One of the major differences between Mars and the Earth is that Mars lost its magnetic field early in the planet's history, leaving it unmagnetised except in a few small areas of the crust. Now, and for the past 3 billion years, the atmosphere and ionosphere of Mars can be "scavenged" directly by the solar wind. This atmospheric loss process cannot happen at Earth. Scavenging starts in the same way that the solar wind interacts with comets and it ends with the loss of atmosphere along the planet's tail. The atmospheric pressure at the Mars surface is now only 1% of that at Earth.

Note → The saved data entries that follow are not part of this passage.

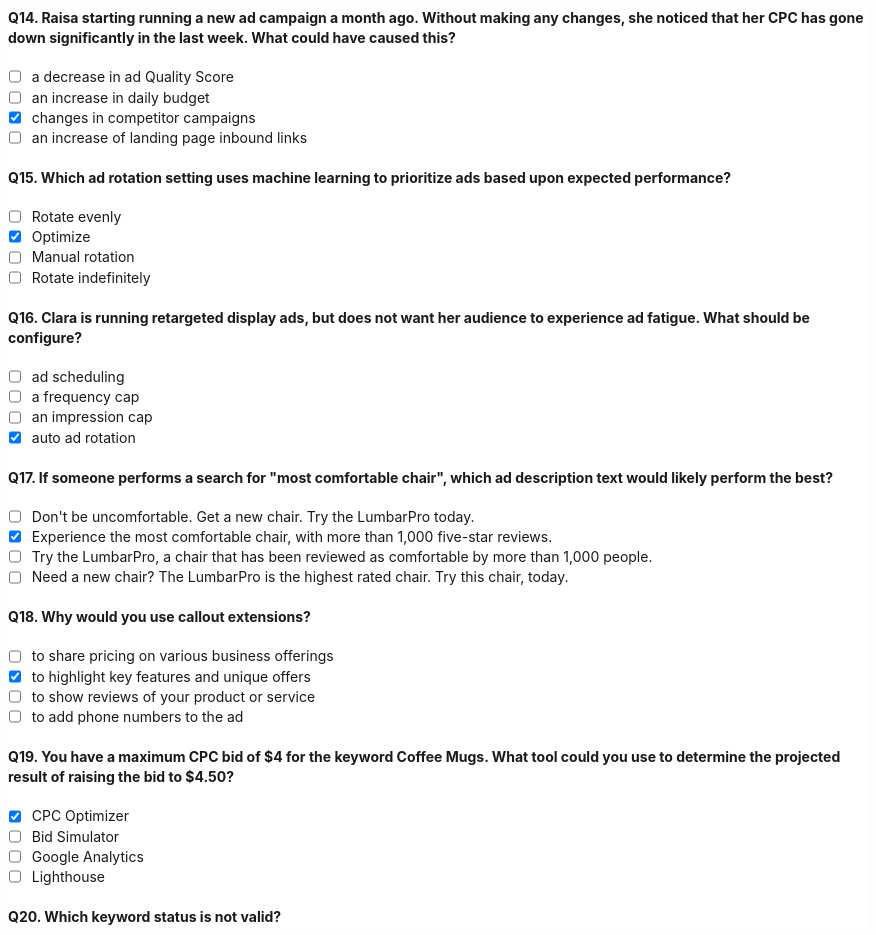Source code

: #### Q14. Raisa starting running a new ad campaign a month ago. Without making any changes, she noticed that her CPC has gone down significantly in the last week. What could have caused this?

- [ ] a decrease in ad Quality Score
- [ ] an increase in daily budget
- [x] changes in competitor campaigns
- [ ] an increase of landing page inbound links

#### Q15. Which ad rotation setting uses machine learning to prioritize ads based upon expected performance?

- [ ] Rotate evenly
- [x] Optimize
- [ ] Manual rotation
- [ ] Rotate indefinitely

#### Q16. Clara is running retargeted display ads, but does not want her audience to experience ad fatigue. What should be configure?

- [ ] ad scheduling
- [ ] a frequency cap
- [ ] an impression cap
- [x] auto ad rotation

#### Q17. If someone performs a search for "most comfortable chair", which ad description text would likely perform the best?

- [ ] Don't be uncomfortable. Get a new chair. Try the LumbarPro today.
- [x] Experience the most comfortable chair, with more than 1,000 five-star reviews.
- [ ] Try the LumbarPro, a chair that has been reviewed as comfortable by more than 1,000 people.
- [ ] Need a new chair? The LumbarPro is the highest rated chair. Try this chair, today.

#### Q18. Why would you use callout extensions?

- [ ] to share pricing on various business offerings
- [x] to highlight key features and unique offers
- [ ] to show reviews of your product or service
- [ ] to add phone numbers to the ad

#### Q19. You have a maximum CPC bid of $4 for the keyword **Coffee Mugs**. What tool could you use to determine the projected result of raising the bid to $4.50?

- [x] CPC Optimizer
- [ ] Bid Simulator
- [ ] Google Analytics
- [ ] Lighthouse

#### Q20. Which keyword status is not valid?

The scientific objectives for Mars Express are:

  • Obtain global high-resolution geological (10 m/pixel) and mineralogical (100m/pixel) mapping of the surface.
  • Map the composition of the atmosphere, its global circulation, and the interaction between the atmosphere, subsurface, and Solar Wind.
  • Study the subsurface structure.

The vital ingredient for life is water. We know that water is being replenished into the martian atmosphere from somewhere below the surface, only to be lost by solar wind scavenging. The Aspera-3 instrument on the Mars Express orbiter will measure the loss of water and study scavenging in detail. The water loss can then be estimated over billions of years, giving clues about conditions for past life on the planet.

The spacecraft

Mars Express orbiter is a cube-shaped platform whose design was also used for Rosetta and Venus Express. It measures 1.5x1.8x1.4 m and has solar panels arranged like wings spanning 12 m tip-to-tip. It weighed 1123 kg at launch of which 457 kg was fuel. The Beagle 2 lander is described on our Beagle 2 pages.

Instruments

The Mars Express orbiter carries a full suite of instruments:

  • Visible and Infrared Mineralogical Mapping Spectrometer (OMEGA).
  • Ultraviolet and Infrared Atmospheric Spectrometer (SPICAM).
  • Sub-Surface Sounding Radar Altimeter (MARSIS).
  • Planetary Fourier Spectrometer (PFS).
  • Analyser of Space Plasmas and Energetic Atoms (ASPERA).
  • High Resolution Stereo Camera (HRSC).
  • Mars Express Lander Communications (MELACOM).
  • Mars Radio Science Experiments (MaRS).